Vocal casting has gone from a pair of high-personality voices (such as Tom Krause and Sarah Walker on Martineau’s 1990s earlier set on CRD) to a generally smaller-voiced, seven-member collective, similar in spirit to Johnson’s set, with up-and-coming John Chest and Kitty Whately, veterans Isobel Buchanan and Ann Murray, plus the seasoned mid-career singers Iestyn Davies, Sarah Connolly and John Mark Ainsley. Recording the singers individually over a span of several years, Martineau has a bank of songs that allows Connolly, the dominant presence in Vol 2, to make a welcome cameo appearance in Vol 4’s ‘Prison’.

Results are mixed in this casting – in ways that say much about the nature of Fauré. No matter if Davies’s countertenor voice isn’t anything the composer would have imagined in his music: his elegant artistry in ‘Nocturne’ is among the disc’s best moments. Anderson projects a near-perfect marriage of voice, text and meaning in ‘Les présents’. Ainsley delivered some of the more robust singing on the Johnson sets, which can still work with demure Fauré, though here he slips into the Puccini zone with grating effect in ‘Larmes’.

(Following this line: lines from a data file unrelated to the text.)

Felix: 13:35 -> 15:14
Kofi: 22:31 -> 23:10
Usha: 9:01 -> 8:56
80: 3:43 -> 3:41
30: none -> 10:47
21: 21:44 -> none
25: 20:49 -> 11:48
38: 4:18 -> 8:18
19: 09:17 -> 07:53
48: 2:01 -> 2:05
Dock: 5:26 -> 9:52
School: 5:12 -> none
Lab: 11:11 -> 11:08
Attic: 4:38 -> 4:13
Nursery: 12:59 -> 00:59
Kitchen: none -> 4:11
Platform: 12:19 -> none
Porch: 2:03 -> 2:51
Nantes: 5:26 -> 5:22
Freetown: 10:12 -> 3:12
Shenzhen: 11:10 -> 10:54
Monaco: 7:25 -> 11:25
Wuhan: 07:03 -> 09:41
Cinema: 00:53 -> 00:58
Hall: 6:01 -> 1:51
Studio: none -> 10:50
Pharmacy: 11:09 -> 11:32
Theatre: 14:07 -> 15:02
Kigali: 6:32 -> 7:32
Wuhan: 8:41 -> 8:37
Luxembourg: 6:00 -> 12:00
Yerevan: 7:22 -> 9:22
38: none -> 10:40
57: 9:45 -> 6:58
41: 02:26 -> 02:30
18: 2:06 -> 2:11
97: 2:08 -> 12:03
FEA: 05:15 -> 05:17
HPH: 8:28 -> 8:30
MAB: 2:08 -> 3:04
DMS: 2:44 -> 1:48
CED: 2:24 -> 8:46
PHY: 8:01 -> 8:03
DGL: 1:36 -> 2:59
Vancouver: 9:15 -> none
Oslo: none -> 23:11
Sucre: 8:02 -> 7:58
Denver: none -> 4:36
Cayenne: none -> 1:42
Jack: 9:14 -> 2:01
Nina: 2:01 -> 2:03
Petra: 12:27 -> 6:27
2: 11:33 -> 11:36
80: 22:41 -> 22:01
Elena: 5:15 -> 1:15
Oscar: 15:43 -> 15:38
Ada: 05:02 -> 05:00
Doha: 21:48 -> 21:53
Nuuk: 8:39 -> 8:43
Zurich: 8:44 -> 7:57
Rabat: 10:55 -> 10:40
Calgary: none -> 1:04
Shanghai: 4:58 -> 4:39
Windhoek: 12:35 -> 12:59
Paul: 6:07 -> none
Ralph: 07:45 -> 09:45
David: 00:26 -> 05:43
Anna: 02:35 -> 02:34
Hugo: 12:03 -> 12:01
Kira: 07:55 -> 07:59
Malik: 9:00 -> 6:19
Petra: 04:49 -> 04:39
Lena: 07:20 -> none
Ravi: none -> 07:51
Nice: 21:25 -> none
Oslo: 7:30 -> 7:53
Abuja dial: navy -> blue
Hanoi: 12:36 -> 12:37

Oddly, the mature interpretative instincts that so benefit Hugo Wolf are of limited use in Fauré. Surface sheen isn’t to be found in Buchanan’s emotionally deep but disappointingly laboured ‘L’absent’. But sheen to spare doesn’t really help in Whately’s well-schooled but somewhat impersonal La bonne chanson – though the rich harmonic voicing in Martineau’s pianism is a major plus throughout the disc but especially in this harmonically adventurous work. With their often dated texts and understated manner, Fauré’s songs are best inhabited rather than interpreted. That’s what one hears in Chest’s L’horizon chimérique that, in its way, feels more honest than the suave Christopher Maltman on the Johnson set.

Johnson’s Hyperion sets, especially Vols 1 and 3 (5/05, 8/05), are also uneven but the dominant presence of Maltman, generally at his considerable best, as well as Felicity Lott and Jean-Paul Fouchécourt plus extensive notes give the Hyperion releases the edge. For classic recordings, the Diapason compilation with Souzay, Suzanne Danco, Irma Kolassi and Charles Panzera (the dedicatee of L’horizon chimérique) is a great historical reference.